**Excerpted text:**
-*-*-

Eavan Boland is an Irish poet, author of ten volumes of poetry. Born in Dublin, Ireland, she spent her childhood in London and New York, returning to Ireland to attend secondary school in Killiney and university at Trinity College Dublin. Her poetry has been influenced by her experiences as a young wife and mother and her growing awareness of the troubled role of women in Irish history and culture. Over the course of her long career, Boland emerged as one of the foremost female voices in Irish literature. Boland has taught at Trinity College Dublin, University College Dublin, Bowdoin College, and was a member of the International Writing Program at the University of Iowa.
Boland’s books of poetry include Domestic Violence (2007), Against Love Poetry (2001), The Lost Land (1998), An Origin Like Water: Collected Poems 1967–1987 (1996), In a Time of Violence (1994), Outside History: Selected Poems 1980–1990 (1990), The Journey and Other Poems (1986), Night Feed (1982), and In Her Own Image (1980). In addition to her books of poetry, Boland is also the author of Object Lessons: The Life of the Woman and the Poet in Our Time (1995), a volume of prose, and is the co-editor of The Making of a Poem: A Norton Anthology of Poetic Forms (2000). Her most recent prose book is A Journey with Two Maps: Becoming a Woman Poet (2011). A new volume of poetry, A Woman Without a Country, is due to be published by W. W. Norton in November 2014.
Boland has received the Lannan Award for Poetry and an American Ireland Fund Literary Award. She was poet-in-residence at the National Maternity Hospital during its 1994 Centenary and has also been the Hurst Professor at Washington University and Regent’s Lecturer at the University of California at Santa Barbara. She is a tenured Professor of English at Stanford University where she is the Director of the Creative Writing Program.

-*-*-

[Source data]
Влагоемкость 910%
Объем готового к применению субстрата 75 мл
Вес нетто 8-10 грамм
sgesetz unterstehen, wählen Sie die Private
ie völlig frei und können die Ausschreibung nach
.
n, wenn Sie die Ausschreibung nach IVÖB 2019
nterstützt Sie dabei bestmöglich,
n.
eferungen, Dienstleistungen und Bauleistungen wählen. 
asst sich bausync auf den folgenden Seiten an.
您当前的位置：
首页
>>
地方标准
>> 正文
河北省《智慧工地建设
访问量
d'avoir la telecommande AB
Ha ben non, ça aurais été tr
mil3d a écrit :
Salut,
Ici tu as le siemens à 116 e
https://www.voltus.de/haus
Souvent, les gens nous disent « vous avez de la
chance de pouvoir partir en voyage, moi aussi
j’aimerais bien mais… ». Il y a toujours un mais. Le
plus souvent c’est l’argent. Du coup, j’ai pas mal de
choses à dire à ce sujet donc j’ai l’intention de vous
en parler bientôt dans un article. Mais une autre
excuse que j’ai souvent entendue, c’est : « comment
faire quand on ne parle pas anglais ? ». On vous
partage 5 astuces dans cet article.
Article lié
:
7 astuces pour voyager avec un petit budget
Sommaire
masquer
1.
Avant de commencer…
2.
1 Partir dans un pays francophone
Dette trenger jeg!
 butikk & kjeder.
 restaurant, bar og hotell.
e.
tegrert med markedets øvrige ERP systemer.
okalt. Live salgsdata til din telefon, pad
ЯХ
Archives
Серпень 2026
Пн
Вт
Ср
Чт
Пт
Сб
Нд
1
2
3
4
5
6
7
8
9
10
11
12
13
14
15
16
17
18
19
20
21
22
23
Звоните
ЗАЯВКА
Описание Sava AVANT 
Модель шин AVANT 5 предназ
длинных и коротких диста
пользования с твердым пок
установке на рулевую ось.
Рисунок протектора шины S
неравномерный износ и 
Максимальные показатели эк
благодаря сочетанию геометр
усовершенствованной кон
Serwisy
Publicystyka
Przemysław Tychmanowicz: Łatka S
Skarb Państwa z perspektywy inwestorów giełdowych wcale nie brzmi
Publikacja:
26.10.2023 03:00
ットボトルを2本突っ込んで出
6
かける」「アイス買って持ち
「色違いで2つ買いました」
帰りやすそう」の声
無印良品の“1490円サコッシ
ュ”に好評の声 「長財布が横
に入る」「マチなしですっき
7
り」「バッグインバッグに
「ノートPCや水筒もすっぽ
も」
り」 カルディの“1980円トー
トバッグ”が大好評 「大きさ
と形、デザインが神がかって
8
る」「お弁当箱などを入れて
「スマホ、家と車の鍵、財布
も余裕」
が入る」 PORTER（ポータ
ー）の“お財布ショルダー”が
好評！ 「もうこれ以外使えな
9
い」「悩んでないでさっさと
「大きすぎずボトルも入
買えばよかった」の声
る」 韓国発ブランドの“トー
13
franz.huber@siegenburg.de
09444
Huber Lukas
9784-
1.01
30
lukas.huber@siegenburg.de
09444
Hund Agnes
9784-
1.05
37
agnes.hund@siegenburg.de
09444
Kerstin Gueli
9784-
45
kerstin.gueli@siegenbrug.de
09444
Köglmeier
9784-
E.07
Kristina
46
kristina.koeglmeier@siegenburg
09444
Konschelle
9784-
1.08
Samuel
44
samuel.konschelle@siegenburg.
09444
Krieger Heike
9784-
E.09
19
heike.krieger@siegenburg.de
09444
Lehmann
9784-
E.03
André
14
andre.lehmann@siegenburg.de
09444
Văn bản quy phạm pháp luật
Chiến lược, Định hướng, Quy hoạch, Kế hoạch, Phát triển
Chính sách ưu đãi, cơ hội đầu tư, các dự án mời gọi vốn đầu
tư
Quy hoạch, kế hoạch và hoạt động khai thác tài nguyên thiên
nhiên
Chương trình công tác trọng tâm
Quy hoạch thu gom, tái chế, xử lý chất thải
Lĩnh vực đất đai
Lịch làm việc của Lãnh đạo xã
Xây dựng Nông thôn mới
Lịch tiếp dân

-*-*-

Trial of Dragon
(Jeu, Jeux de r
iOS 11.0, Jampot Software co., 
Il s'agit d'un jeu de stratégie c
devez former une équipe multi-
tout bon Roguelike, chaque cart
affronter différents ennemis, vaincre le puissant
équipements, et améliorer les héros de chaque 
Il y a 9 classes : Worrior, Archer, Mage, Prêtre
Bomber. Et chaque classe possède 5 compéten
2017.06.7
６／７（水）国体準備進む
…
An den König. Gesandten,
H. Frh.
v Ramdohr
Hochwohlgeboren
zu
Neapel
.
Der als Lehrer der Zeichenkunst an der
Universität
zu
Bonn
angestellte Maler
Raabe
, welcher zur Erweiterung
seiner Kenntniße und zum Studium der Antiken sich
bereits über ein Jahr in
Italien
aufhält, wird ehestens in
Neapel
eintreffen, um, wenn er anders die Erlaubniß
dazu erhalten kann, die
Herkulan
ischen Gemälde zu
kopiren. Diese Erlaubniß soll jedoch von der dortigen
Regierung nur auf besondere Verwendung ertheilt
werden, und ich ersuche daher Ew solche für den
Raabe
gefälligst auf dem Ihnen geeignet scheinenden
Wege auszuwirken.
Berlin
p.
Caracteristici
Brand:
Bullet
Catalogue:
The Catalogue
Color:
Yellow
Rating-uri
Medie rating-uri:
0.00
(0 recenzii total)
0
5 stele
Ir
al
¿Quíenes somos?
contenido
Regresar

-*-*-

**The task:** Copy out the full text of the Eavan Boland biography, word for word.

**Exercise output:**
Eavan Boland is an Irish poet, author of ten volumes of poetry. Born in Dublin, Ireland, she spent her childhood in London and New York, returning to Ireland to attend secondary school in Killiney and university at Trinity College Dublin. Her poetry has been influenced by her experiences as a young wife and mother and her growing awareness of the troubled role of women in Irish history and culture. Over the course of her long career, Boland emerged as one of the foremost female voices in Irish literature. Boland has taught at Trinity College Dublin, University College Dublin, Bowdoin College, and was a member of the International Writing Program at the University of Iowa.
Boland’s books of poetry include Domestic Violence (2007), Against Love Poetry (2001), The Lost Land (1998), An Origin Like Water: Collected Poems 1967–1987 (1996), In a Time of Violence (1994), Outside History: Selected Poems 1980–1990 (1990), The Journey and Other Poems (1986), Night Feed (1982), and In Her Own Image (1980). In addition to her books of poetry, Boland is also the author of Object Lessons: The Life of the Woman and the Poet in Our Time (1995), a volume of prose, and is the co-editor of The Making of a Poem: A Norton Anthology of Poetic Forms (2000). Her most recent prose book is A Journey with Two Maps: Becoming a Woman Poet (2011). A new volume of poetry, A Woman Without a Country, is due to be published by W. W. Norton in November 2014.
Boland has received the Lannan Award for Poetry and an American Ireland Fund Literary Award. She was poet-in-residence at the National Maternity Hospital during its 1994 Centenary and has also been the Hurst Professor at Washington University and Regent’s Lecturer at the University of California at Santa Barbara. She is a tenured Professor of English at Stanford University where she is the Director of the Creative Writing Program.